NEW SEX OFFENDER LAW MAKES POLICE NERVOUS
Authorities are concerned over a new Colorado law that no longer requires them to track homeless sex offenders. Police are worried that more sex offenders will tell law enforcement agencies that they no longer have home addresses. The new law was intended to prevent police from spending a lot of time trying to find sex offenders who move often and have no permanent home.
FOUNDATION PROVIDES FUNDS FOR YOUTH SHOOTING ACTIVITIES
Partnered with MidwayUSA Foundation, the Mule Deer Foundation has recently completed a national fundraising effort through its local chapters, donating $257,500 towards youth shooting programs. The donation was made to the MidwayUSA Foundation’s Scholastic Shooting Trust and divided among 77 high schools, universities and other SST programs in 15 MDF active states. The Mule Deer Foundation sees the importance of investing in the future and passing on shooting traditions to the next generation of sportsmen and women. The Foundation shares the shooting, hunting and outdoor traditions through its M.U.L.E.Y. youth shooting program along with other educational initiatives. To learn more about the Foundation’s youth programs, click here.

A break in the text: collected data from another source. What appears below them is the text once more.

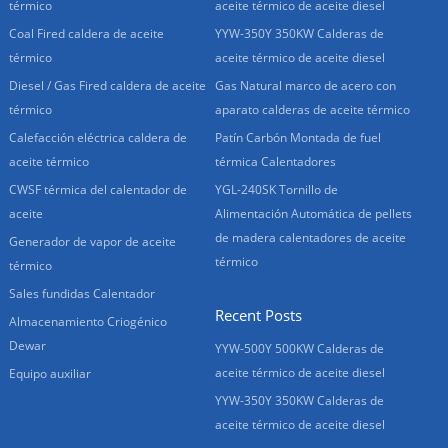
térmico
aceite térmico de aceite diesel
Coal Fired caldera de aceite
YYW-350Y 350KW Calderas de
térmico
aceite térmico de aceite diesel
Diesel / Gas Fired caldera de aceite
Gas Natural marco de acero con
térmico
aparato calderas de aceite térmico
Calefacción eléctrica caldera de
Patín Carbón Montada de fuel
aceite térmico
térmica Calentadores
CWSF térmica del calentador de
YGL-240SK Tornillo de
aceite
Alimentación Automática de pellets
de madera calentadores de aceite
Generador de vapor de aceite
térmico
térmico
Sales fundidas Calentador
Recent Posts
Almacenamiento Criogénico
Dewar
YYW-500Y 500KW Calderas de
aceite térmico de aceite diesel
Equipo auxiliar
YYW-350Y 350KW Calderas de
aceite térmico de aceite diesel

DEMS FACE NEW CHALLENGES IN RECALL ELECTION
Two Colorado Democrats facing legislative recalls because they supported gun-control measures got a new wrinkle to contend with yesterday. A Denver judge rejected part of a new elections law that said the recalls would be all-mail elections, giving third-party candidates more time to join the races. Denver District Judge Robert McGahey sided with Libertarians who sued to get additional time for third-party candidates. The September 10th recall elections are the first in state history for members of the Legislature. Senators Angela Giron of Pueblo and John Morse of Colorado Springs currently face only Republicans in the recall votes. Colorado’s elections chief says the September 10th recalls will go forward, but not as all-mail elections.
OSPREY TO BE SHOWN OFF THIS WEEKEND AT WYMAN MUSEUM
Those interested in the Osprey at the Wyman Living History Museum can learn about them this weekend. Doctor Allen Rieshus will have a spotting scope set up, and will be able to answer the public’s questions about the bird. There is an adult and three babies at the museum. The event is free and open to the public. Rieshus will be there Sunday evening at 6.
GARFIELD WATERWAYS UP FOR ENVIRONMENTAL PROTECTION
Six Garfield County streams are being proposed for instream flow protection to protect recreation and fisheries. The Colorado Water Conservation Board is considering recommendations for stretches of the Dry Fork of Roan Creek, Beaver Creek and East Divide Creek. Also up for consideration are the Left Fork of Carr Creek, the East Fork of Parachute Creek and Meadow Creek. State law allows the board to hold in-stream flow rights, subject to limitations ensuring that the state’s rights don’t injure other water rights.